Essenden took on the tenpin bowling operation. I had already sold because a demerger of any sort complicates the portfolio’s structure. Each investment, for simplicity’s sake, is confined to a £5,000 outlay. To retain that level would entail topping up two shareholdings, which could be an unrewarding exercise. Far better, I feel, to sell at a profit. However, my sale was unnecessary as the snooker business was sold for £34.9m with Essenden, now with 33 tenpin centres, soldiering on as a quoted company.

Still, dumping the shares turned out to be the right decision. Tenpin bowling (and the snooker side) failed to thrive after going their separate ways. It could be argued that Essenden’s shares were the equivalent of some 800p some years ago. Nowadays they are 24p after falling into the penny-dreadful category.
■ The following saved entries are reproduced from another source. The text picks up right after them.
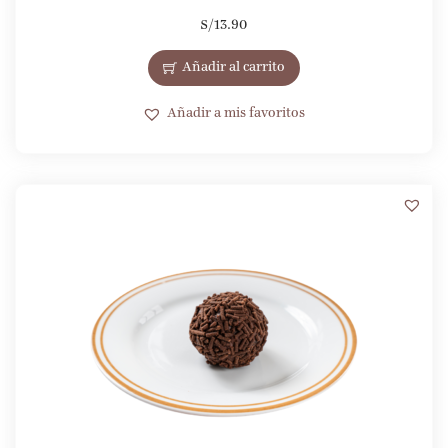
S/
13.90
Añadir al carrito
Añadir a mis favoritos
3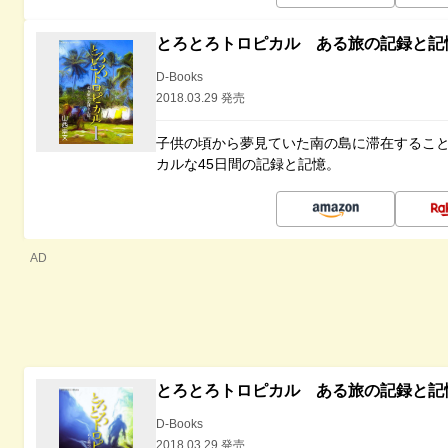
とろとろトロピカル ある旅の記録と記
D-Books
2018.03.29 発売
子供の頃から夢見ていた南の島に滞在するこ
カルな45日間の記録と記憶。
AD
とろとろトロピカル ある旅の記録と記
D-Books
2018.03.29 発売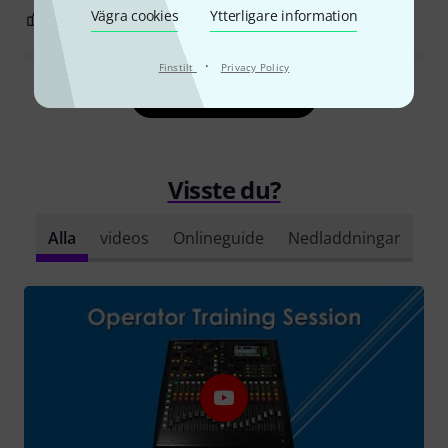
Vägra cookies
Ytterligare information
6
1
ANMÄL RECENSION
·
Finstilt
Privacy Policy
Läs alla recensioner
Visste du?
Alla
videos
Onlineguide
Nedladdningar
Although the price has slumped, calculating the extent of the fall is not straightforward. Not only is the tenpin/snooker split a major influence, but Essenden has gone down the route of dividing its shareholders’ interests into equity and loan notes. The notes, all 21.4 million of them, are traded on the fringe ISDX (formerly Plus) market at around 31.5p. They once approached their par value of 100p.

The group’s revival stems from the appearance as chief executive of Nick Basing. He joined in 2009 and set about reorganising the business. Slowly the seemingly perennial dark days were replaced by growing optimism. In its last full year a pretax profit was achieved, only to be annihilated by tax charges. In the first half of the current year a £780,000 pre-tax profit, with £535,000 left after the Exchequer take, was booked. Mr Basing, who formerly ran upmarket restaurant chains, unloaded some properties and reshaped and improved the remaining sites.

Leisure is a tough, hard business, particularly in these cash-conscious days. But he is confident. While acknowledging the difficulties ahead, Mr Basing says: “This is now a fit and healthy company.”

Essenden has some significant shareholders. Biggest, with 29.9 per cent, is North Atlantic Value, hailing from the Christopher Mills investment stable; Trefick, the Isle of Man active investment fund, where the veteran businessman Jack Petchey is the major influence, has 19.4 per cent, and old-established Schroder’s sits on a 14.7 per cent stake.

Shares of last week’s recruit, Findel, enjoyed a rousing time, moving from 7.1p a share when I penned my comments to 9p before publication. I’m sorry readers were unable to buy at the same level as the portfolio but the shares (as I write they are a little below 9p) remain, in my view, a buy.

Finally, Mears. The support services group has issued an upbeat trading statement and cemented its role as the major social-housing maintenance group by buying, for £24m, a smaller rival, Morrison Facilities Services. Stockbroker N+1 Singer is impressed by the deal, suggesting that the Mears management will quickly improve the lot of loss-making Morrison. The broker has lifted its target price from 345p to 390p. Should the shares hit Singer’s 390p – they are around 309p – it would represent a new peak. Since the company floated on the stock market in the 1990s at 10p, the best level is 385p. The portfolio has already enjoyed one Mears windfall – buying at 23p and selling at 84p.

It returned to the stock, investing at 272p in 2008. So another successful run would be welcome. Of course, the same sentiment applies to Essenden, my other second-time-around constituent.